Tarefas obrigatórias:
• a. Responda com base na notícia sobre a Selic:
(i) Para qual patamar o Copom elevou a Selic?
(ii) Entre quais patamares a Selic foi levada no ciclo de redução anterior?
(iii) Desde quando o Fed não reduzia os juros?
• b. Na notícia sobre a Selic, substitua "reduziu" por "cortou" no trecho de "O documento também" a "brasileiras no exterior." e apresente esse trecho já alterado.
• c. Retome a notícia sobre a Selic a partir do ponto em que ela termina e escreva a continuação.

Texto fornecido:
------------
BC retoma aperto nos juros na contramão de flexibilização nos EUA

No sentido inverso ao do início da flexibilização monetária nos Estados Unidos, o Comitê de Política Monetária (Copom) do Banco Central (BC) elevou a taxa básica de juros, a Selic, pela primeira vez desde agosto de 2022, aumentando o patamar de 10,50% para 10,75% ao ano. O colegiado não fez indicações para os próximos passos, mas destacou que o ritmo de ajustes futuros e o ciclo vão depender da dinâmica da inflação, pontuando, “em especial”, os componentes mais sensíveis à atividade econômica e à política monetária. A decisão foi unânime.

O documento também menciona a evolução das projeções e expectativas de inflação, do hiato do produto (medida de ociosidade da economia) e do balanço de riscos como fatores a ser considerados. O Copom vinha de duas reuniões seguidas de manutenção do patamar de juros, que foi antecedido por um ciclo de redução que levou a Selic de 13,75% a 10,50% ao ano. Foi a primeira alta da Selic ocorrida no governo Lula 3.

Também nesta quarta-feira (18), o Federal Reserve (Fed, banco central americano) fez o movimento contrário ao brasileiro e reduziu os juros pela primeira vez desde 2020. A mudança amplia o diferencial de juros entre Brasil e os EUA, com impacto potencial no câmbio do real e no custo de captação das empresas brasileiras no exterior.
------------
Linhas do conjunto de dados

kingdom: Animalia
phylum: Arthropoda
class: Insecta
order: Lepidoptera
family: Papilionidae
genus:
------------
Respostas das tarefas:
• a.
(i) Para 10,75% ao ano.
(ii) De 13,75% a 10,50% ao ano.
(iii) Desde 2020.

• b.
O documento também menciona a evolução das projeções e expectativas de inflação, do hiato do produto (medida de ociosidade da economia) e do balanço de riscos como fatores a ser considerados. O Copom vinha de duas reuniões seguidas de manutenção do patamar de juros, que foi antecedido por um ciclo de redução que levou a Selic de 13,75% a 10,50% ao ano. Foi a primeira alta da Selic ocorrida no governo Lula 3.

Também nesta quarta-feira (18), o Federal Reserve (Fed, banco central americano) fez o movimento contrário ao brasileiro e cortou os juros pela primeira vez desde 2020. A mudança amplia o diferencial de juros entre Brasil e os EUA, com impacto potencial no câmbio do real e no custo de captação das empresas brasileiras no exterior.

• c.
O mercado local reagiu ao corte de 0,5 ponto percentual pelo Fed, que levou a taxa para a faixa entre 4,75% e 5%, com queda nos juros futuros e no dólar ante o real. No entanto, o discurso considerado mais cauteloso do presidente do BC americano, Jerome Powell, reduziu a magnitude do impacto nos ativos.

A questão da política monetária nos EUA foi citada pelo Copom. A avaliação é que o ambiente externo continua desafiador “em função do momento de inflexão do ciclo econômico nos Estados Unidos, o que suscita maiores dúvidas sobre os ritmos da desaceleração, da desinflação e, consequentemente, sobre a postura do Fed”.

No tema da atividade, o Copom alterou sua percepção sobre o chamado hiato do produto. Na última reunião, em julho, a avaliação era que o hiato estava próximo à neutralidade. Já no comunicado desta quarta-feira, o colegiado apontou que o dinamismo “maior do que o esperado” da atividade e do mercado de trabalho levaram a medida ao campo positivo, indicando que a economia está aquecida acima do potencial, o que pode ter impactos inflacionários.

O último Relatório de Inflação publicado pelo Banco Central, em junho, já revisava para cima o hiato do produto. De 0,6% negativo no primeiro e segundo trimestres deste ano, passou para em torno de 0,1% e 0%, respectivamente. Já para o último trimestre deste ano, passou de –0,6% para –0,4%. O documento explica que a revisão refletia “as significativas surpresas na atividade econômica”. A terceira edição do relatório neste ano será publicada na próxima semana.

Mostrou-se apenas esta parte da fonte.